_What you need to do:_ Keep the pictures out and restate every record exactly.

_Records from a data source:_
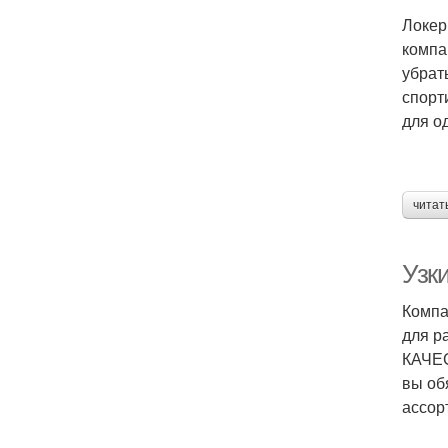
Локер
компа
убрат
спорт
для о
читат
Узк
Компа
для р
КАЧЕС
вы об
ассор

_Exercise response:_
Локер
компа
убрат
спорт
для о
читат
Узк
Компа
для р
КАЧЕС
вы об
ассор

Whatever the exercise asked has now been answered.